_Things to do:_
1/ Rewrite the chat log from the words "sounds like a" through "your boat ;)", changing "beer" to "coffee".
2/ Locate every row that contains the string "kern", matching case exactly, and copy each of those rows in full.

_Supplied text:_

::::::::

Building the thing commit by commit, where you could follow the workflow, and document the cli commands into the readme

thheller08:07:07

sounds like a good idea. I still need to document the whole "migrating from X ..." parts but since I have never used X thats pretty tough

plamen09:07:37

@thheller A lot of thanks for the hint from yesterday about the reload/history initialisation!

Hukka09:07:23

@thheller Coming to clojutre? We'd get you a beer (or whatever floats your boat ;)

Hukka10:07:52

Hm. If I make a clojurescript library and use the :require :default syntax, will vanilla cljs users have problems importing my lib?

p-himik11:07:41

Is there any particular reasons for using lists in the table at https://shadow-cljs.github.io/docs/UsersGuide.html#_using_npm_packages? I had to scratch my head for a minute since before that page I've seen lists in :refer only in really old code - now all examples use vectors.

colindresj12:07:38

Clojure doesnā€™t care if you use a list or a vector, itā€™s just become idiomatic to use a vector. I donā€™t want to speak for him, but I suspect that @thheller might be using a list to help show that itā€™s a JS dependency being brought in (same reasoning behind strings vs symbols in require)

Hukka12:07:38

On my real project I'm getting a bunch of

Jul 19, 2018 3:32:07 PM shadow.build.classpath invoke
WARNING: provide conflict for #{cljs_time.format cljs-time.format} provided by cljs_test/generated_test_suite.out/cljs_time/format.js and {"/cljs_time/format.cljs" #{cljs-time.format}}
Jul 19, 2018 3:32:07 PM shadow.build.classpath invoke
WARNING: provide conflict for #{cljs_time.predicates cljs-time.predicates} provided by cljs_test/generated_test_suite.out/cljs_time/predicates.js and {"/cljs_time/predicates.cljs" #{cljs-time.predicates}}
Jul 19, 2018 3:32:07 PM shadow.build.classpath invoke
INFO: filename violation for ns cljs.nodejs, got: cljs_test/generated_test_suite.out/cljs/nodejs.cljs expected: cljs/nodejs.cljs (or .cljc)
I've no idea what that generated_test_suite is, and I'm not using cljs-test myself. I tried googling and seems to point at boot-cljs-test... which is really odd. Any idea what's going on?

Hukka12:07:27

cljs-time seems to use that boot-cljs-test, but I don't see how it could be running

Hukka12:07:40

Hm. The compiled js dir has cljs_test.generated_test_suite.out.cljs.core.constants.js and cljs_test.generated_test_suite.out.cljs_time.internal.core.js

Hukka13:07:54

Well, got that fixed by upgrading the cljs-time package. New one doesn't have the conflicting files. But I wonder why lein-cljsbuild never complained about that

mitchelkuijpers14:07:37

We just upgraded from shadow-cljs 2.4.7 to 2.4.22 and now it breaks on release with: ["scroll-into-view-if-needed" :default scroll-into-view-if-needed] it creates P4a["default"] but P4a contains:

ʒ (a,b){if(b===Object(b)&&0!==Object.keys(b).length&&
"function"===typeof b.behavior)return b.behavior((0,e.default)(a,b));b=!1===b?{block:"end",inline:"nearest"}:b===Object(b)&&0!==Object.keys(b).lengā€¦

thheller16:07:45

@mitchelkuijpers odd. did you upgrade whatever npm package that is as well? maybe they changed the export?

::::::::

_Supplied entries:_
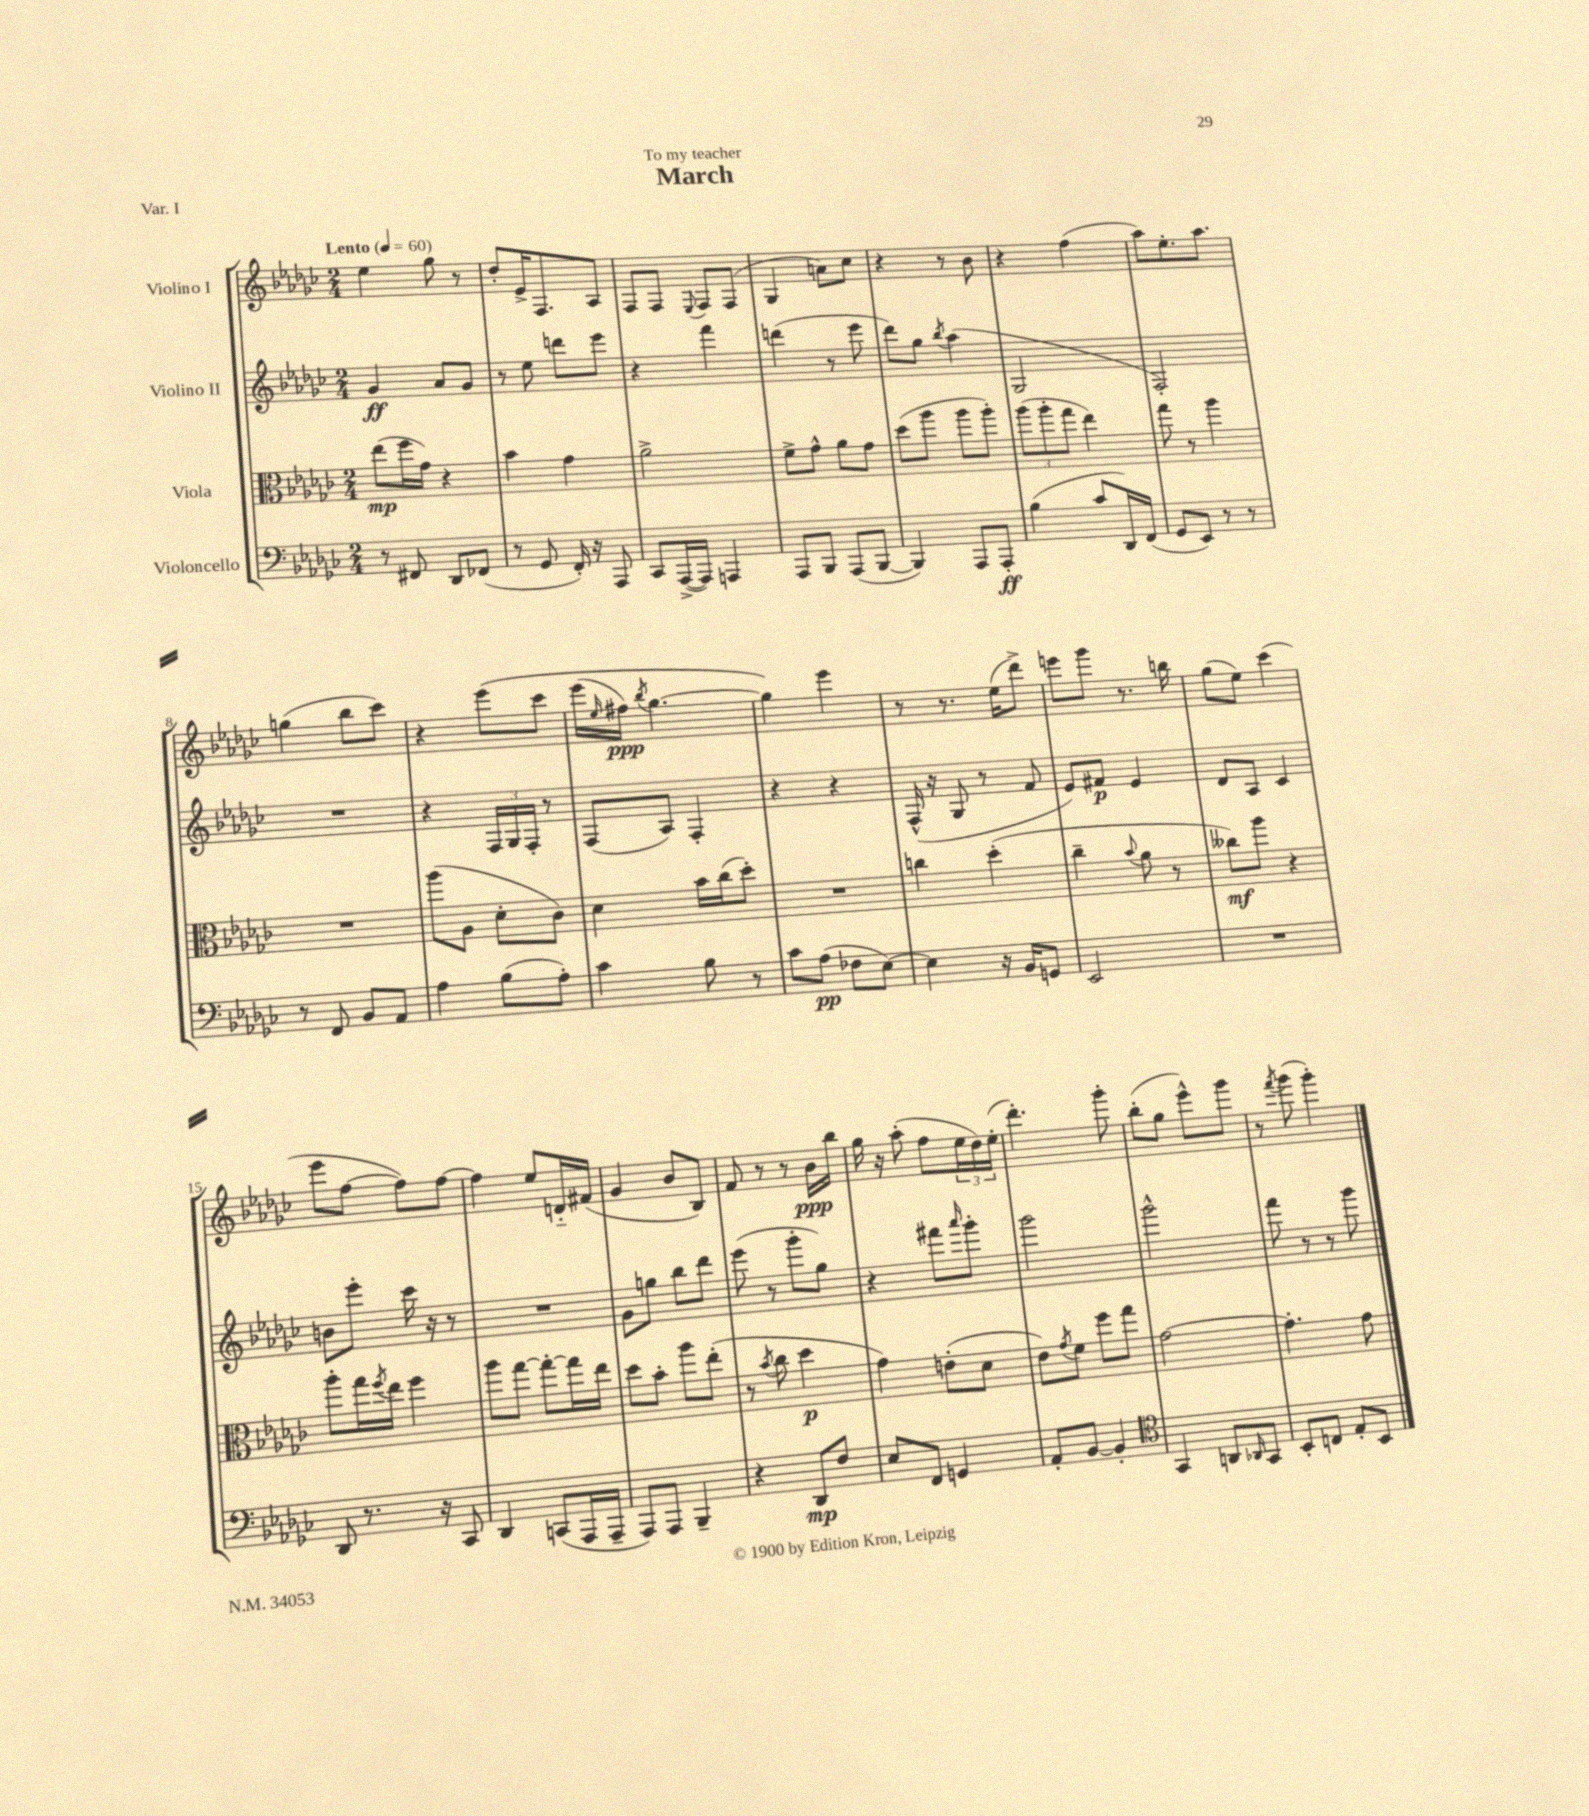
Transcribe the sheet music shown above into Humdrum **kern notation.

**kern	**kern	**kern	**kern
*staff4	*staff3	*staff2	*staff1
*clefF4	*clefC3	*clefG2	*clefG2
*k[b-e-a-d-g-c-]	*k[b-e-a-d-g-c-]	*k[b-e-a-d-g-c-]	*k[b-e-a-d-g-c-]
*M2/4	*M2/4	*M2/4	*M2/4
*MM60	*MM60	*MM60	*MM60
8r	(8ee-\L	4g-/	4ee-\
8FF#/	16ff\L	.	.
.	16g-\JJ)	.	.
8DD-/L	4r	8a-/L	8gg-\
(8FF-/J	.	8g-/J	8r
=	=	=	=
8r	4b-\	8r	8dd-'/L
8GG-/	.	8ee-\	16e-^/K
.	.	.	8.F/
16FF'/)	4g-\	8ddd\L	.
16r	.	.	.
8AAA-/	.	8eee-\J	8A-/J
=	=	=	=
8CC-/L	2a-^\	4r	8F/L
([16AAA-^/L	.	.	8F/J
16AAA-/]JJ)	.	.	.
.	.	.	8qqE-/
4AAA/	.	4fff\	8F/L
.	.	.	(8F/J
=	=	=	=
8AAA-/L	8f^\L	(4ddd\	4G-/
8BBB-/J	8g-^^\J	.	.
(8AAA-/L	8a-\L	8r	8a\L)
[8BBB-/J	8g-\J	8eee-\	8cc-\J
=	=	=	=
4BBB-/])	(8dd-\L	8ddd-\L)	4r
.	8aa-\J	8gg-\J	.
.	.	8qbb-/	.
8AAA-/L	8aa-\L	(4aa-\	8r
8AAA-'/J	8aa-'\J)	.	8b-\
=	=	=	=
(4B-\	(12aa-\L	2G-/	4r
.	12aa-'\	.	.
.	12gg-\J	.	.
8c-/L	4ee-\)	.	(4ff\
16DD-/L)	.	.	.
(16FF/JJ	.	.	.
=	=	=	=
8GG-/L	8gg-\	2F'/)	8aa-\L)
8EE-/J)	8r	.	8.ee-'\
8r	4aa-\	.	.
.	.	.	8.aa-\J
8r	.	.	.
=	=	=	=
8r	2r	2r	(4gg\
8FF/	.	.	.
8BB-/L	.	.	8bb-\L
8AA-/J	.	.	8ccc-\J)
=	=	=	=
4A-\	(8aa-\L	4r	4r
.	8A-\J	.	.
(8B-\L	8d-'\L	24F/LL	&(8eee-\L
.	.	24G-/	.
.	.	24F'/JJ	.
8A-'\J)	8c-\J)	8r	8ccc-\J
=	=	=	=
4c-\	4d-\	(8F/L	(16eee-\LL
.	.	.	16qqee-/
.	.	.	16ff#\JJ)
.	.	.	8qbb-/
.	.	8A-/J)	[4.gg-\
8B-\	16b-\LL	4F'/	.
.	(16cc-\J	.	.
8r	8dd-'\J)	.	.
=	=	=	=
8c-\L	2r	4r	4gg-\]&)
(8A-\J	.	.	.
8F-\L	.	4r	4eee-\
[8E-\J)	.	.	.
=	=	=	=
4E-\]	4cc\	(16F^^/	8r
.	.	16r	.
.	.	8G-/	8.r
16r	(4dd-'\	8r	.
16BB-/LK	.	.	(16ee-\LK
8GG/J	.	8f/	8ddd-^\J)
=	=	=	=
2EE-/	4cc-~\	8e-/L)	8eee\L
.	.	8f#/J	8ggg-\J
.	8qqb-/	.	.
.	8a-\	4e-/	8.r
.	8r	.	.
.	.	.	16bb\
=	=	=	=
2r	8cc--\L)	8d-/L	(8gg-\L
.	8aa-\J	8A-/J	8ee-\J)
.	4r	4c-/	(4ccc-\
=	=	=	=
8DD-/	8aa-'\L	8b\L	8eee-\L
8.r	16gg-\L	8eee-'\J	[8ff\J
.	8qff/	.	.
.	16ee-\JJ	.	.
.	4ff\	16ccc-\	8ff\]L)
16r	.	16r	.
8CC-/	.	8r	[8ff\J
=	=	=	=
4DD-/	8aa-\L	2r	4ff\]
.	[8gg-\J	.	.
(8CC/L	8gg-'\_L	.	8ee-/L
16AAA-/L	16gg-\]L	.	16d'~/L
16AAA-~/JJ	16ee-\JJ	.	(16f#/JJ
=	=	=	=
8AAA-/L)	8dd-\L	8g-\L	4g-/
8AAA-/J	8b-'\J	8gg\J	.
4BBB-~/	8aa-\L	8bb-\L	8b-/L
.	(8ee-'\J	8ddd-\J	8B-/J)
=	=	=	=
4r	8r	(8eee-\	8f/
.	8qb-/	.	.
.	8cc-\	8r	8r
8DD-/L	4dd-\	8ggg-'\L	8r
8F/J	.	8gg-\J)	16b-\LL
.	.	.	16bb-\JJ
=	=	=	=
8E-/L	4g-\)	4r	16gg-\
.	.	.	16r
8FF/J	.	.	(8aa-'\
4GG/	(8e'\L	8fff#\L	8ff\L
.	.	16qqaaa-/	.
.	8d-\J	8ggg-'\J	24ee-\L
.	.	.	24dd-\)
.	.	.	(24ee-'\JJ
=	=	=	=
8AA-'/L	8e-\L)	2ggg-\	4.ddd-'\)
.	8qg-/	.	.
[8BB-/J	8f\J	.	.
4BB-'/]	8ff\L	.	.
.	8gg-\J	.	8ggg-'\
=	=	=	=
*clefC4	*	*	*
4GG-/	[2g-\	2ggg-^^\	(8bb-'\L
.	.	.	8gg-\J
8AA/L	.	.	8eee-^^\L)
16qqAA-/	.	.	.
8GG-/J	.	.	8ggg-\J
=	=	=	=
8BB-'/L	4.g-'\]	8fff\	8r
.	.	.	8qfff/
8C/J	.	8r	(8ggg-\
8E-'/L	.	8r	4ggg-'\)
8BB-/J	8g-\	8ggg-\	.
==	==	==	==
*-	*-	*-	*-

::::::::

_Results by task:_
1/
sounds like a good idea. I still need to document the whole "migrating from X ..." parts but since I have never used X thats pretty tough

plamen09:07:37

@thheller A lot of thanks for the hint from yesterday about the reload/history initialisation!

Hukka09:07:23

@thheller Coming to clojutre? We'd get you a coffee (or whatever floats your boat ;)

2/
Transcribe the sheet music shown above into Humdrum **kern notation.
**kern	**kern	**kern	**kern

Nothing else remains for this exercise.